Pues  bien,  el  delito  de  peculado culposo  imputado  a la juez GUTIÉRREZ ÁVILA tiene prevista una pena de prisión de uno  a  tres  años  –artículo  400  del  C.P.-, conducta que se concreta, según la acusación a la expedición  de  la  sentencia  mediante  la cual concedió una pensión de gracia al parecer  ilegal,  la  que  por  haberse  proferido  en el año 2004, escapa al incremento  punitivo  contemplado en la Ley 890 de 2004, por lo que el límite máximo de la  pena  a  imponerse  no  supera los tres años.
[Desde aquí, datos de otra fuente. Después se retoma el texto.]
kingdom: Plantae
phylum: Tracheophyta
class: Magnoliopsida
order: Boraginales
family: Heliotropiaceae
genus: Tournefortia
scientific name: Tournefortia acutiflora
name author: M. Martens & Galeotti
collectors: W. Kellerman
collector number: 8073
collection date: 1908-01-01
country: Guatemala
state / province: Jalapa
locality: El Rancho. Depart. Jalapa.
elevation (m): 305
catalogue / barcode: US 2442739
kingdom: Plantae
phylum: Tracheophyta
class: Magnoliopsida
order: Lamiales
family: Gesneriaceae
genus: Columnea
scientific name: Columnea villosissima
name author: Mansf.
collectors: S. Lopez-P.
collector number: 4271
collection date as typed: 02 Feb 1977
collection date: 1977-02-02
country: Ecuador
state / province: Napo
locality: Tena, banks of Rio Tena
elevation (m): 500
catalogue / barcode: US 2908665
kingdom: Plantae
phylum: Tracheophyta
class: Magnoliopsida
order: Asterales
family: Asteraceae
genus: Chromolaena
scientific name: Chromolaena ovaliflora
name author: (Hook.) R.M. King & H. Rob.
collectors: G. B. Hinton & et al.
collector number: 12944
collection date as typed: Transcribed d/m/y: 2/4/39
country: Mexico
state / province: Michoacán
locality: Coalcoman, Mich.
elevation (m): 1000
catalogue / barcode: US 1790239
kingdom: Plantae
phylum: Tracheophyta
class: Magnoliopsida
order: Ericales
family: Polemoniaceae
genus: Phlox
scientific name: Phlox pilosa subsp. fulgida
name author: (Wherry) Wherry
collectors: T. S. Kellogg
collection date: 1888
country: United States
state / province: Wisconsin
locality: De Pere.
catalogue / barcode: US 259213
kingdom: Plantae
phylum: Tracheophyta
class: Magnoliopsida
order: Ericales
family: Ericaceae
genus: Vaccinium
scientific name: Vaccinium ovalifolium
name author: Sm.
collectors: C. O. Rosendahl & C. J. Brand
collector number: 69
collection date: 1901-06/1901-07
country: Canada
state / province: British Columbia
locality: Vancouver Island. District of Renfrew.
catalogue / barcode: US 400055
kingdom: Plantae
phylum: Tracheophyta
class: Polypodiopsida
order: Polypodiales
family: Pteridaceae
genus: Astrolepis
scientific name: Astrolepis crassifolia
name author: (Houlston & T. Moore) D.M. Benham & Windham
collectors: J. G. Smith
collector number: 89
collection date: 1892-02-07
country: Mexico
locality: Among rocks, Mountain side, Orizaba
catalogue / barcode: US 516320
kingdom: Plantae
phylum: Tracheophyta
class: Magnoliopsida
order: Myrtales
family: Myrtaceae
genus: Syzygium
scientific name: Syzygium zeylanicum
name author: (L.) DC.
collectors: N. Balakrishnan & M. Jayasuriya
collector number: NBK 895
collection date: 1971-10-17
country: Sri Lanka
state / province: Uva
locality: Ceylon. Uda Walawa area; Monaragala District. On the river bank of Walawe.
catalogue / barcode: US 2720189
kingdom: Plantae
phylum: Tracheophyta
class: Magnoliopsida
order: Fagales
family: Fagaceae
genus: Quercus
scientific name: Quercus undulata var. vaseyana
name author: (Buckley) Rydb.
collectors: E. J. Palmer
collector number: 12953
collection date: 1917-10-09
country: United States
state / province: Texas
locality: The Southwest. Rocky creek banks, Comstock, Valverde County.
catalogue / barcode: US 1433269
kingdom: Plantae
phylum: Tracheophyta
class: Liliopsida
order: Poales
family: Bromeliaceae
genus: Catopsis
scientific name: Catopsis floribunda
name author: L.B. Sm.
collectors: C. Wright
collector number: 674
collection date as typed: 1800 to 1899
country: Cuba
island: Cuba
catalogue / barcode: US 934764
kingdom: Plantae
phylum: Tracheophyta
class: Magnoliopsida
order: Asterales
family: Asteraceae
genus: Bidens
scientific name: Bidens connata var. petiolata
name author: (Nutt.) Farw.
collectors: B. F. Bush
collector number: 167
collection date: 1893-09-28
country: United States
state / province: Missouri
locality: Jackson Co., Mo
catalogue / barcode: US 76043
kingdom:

Por tanto el límite mínimo de 6  años ocho meses, tiene plena aplicación en el caso en estudio.   

En efecto, si el delito instantáneo, peculado  culposo,  se  concretó  con  la expedición de la sentencia de   6 de  mayo  de  2004,  complementada  por la de 27 de agosto siguiente, es a partir de  esta  segunda  fecha  desde  cuando  comienza  a contarse el plazo que tenía el  Estado      para     investigar     el     peculado     culposo     –de  6 años ocho meses-el cual expiró  el  26  de  abril de 2011, sin que hasta ese entonces hubiese cobrado ejecutoria  la correspondiente resolución de acusación.   

La  comprobación  procesal  indica  que  la  ejecutoria  de  la  resolución  de  acusación  proferida  en contra de CECILIA  MERCEDES  GUTIÉRREZ  ÁVILA  por  el  delito de peculado culposo, se produjo el  4  de  octubre  de 2012, esto  es,  después  de  fenecido  el  término  de prescripción de la acción penal.   

Ahora bien, aunque el artículo 83 del Código  Penal  fue  modificado  por  el  14  de la Ley 1474 de 2011, en la medida en que  amplía  a  la  mitad  el término de prescripción de la acción penal cometido  por  servidor  público  en  ejercicio  de sus funciones, dicha norma no rige el  asunto   de   la   referencia,   por  efecto  del  principio  constitucional  de  favorabilidad,  en  tanto  como  se  ha  visto, los hechos materia de acusación  acaecieron  en  el  año 2004, esto es, antes de la expedición de la mencionada  ley.   

Por   tanto,  se  proferirá  cesación  de  procedimiento  en  favor  de CECILIA MERCEDES GUTIÉRREZ ÁVILA por el delito de  peculado  culposo,  por  efecto  de la mencionada causal extintiva de la acción  penal.   

En merito de lo expuesto, la Sala de Casación  Penal de la Corte Suprema de Justicia,   

RESUELVE:  

Abstenerse de resolver la apelación propuesta  y  en su lugar proferir cesación de procedimiento en favor de la acusada por el  delito de peculado culposo, por prescripción de la acción penal.   

Contra  esta  decisión  procede  recurso  de  reposición.   

Notifíquese y cúmplase.  

JOSÉ LEONIDAS BUSTOS MARTÍNEZ  

JOSÉ  LUIS  BARCELÓ  CAMACHO             FERNANDO ALBERTO CASTRO CABALLERO      

EUGENIO          FERNÁNDEZ  CARLIER                                           MARÍA           DEL          ROSARIO          GONZÁLEZ  MUÑOZ                   

GUSTAVO ENRIQUE MALO FERNÁNDEZ                               LUIS              GUILLERMO             SALAZAR  OTERO                                      

NUBIA YOLANDA NOVA GARCÍA  

Secretaria    

1  Folios 61 y siguientes del cuaderno 5.   

2 Como  se señala en la página 16 de la resolución de acusación.